|shot at 50mm, ISO 200, f/3.2, 1/800th of a sec|
On the first day of the week I try to give you a quick photo tip that you can use to make you photographs just a little bit better. And I've got a good one for you today...and simple too.
If I had to narrow down the single most thing that I could tell you to do with your camera to take a professional-looking shot, it would be to adjust your depth of field. But what is that?
I have touched on depth of field in a recent blog post (see here), so you may want to backtrack for more explanation. But in short, here it is. Do you see how "blurry" the background is around Spooky's face in the photo above? This is an example of a very shallow depth of field. This all but forces the viewer's eyes to her face, which is in crystal clear focus (the only part of the whole photograph that IS in focus).

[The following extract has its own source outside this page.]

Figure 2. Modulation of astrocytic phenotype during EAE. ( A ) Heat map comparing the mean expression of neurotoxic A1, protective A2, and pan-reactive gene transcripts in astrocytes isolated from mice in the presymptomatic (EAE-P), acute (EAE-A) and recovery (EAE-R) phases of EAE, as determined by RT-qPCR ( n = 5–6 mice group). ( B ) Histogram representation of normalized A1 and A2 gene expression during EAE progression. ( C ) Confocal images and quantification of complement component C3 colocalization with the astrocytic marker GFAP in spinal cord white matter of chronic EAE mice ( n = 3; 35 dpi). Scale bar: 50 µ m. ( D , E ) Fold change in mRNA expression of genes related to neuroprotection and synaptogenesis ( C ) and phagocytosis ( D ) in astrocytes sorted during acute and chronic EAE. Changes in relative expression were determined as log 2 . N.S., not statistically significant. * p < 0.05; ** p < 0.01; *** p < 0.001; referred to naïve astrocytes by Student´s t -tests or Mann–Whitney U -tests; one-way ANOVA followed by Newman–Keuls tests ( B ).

How did I do that? Here's how...
A professional camera is not needed, however you do have to be able to adjust the aperture (the f-stop number) on what ever camera you are using. So put your camera in manual mode. The quickest way to figure out how to do that is look in your camera's owner's manual.
The larger your aperture (the lower the f-stop number) the more "fuzzy" your background will be. Get in tight on your subject and lower it down to f/3.2 or below. This is what I did with Spooky and it turned out pretty well. Nice and professional looking.
Play around with depth of field. You will take photos that will make your viewers say... "Oh!"
Thanks for reading, and have great Monday!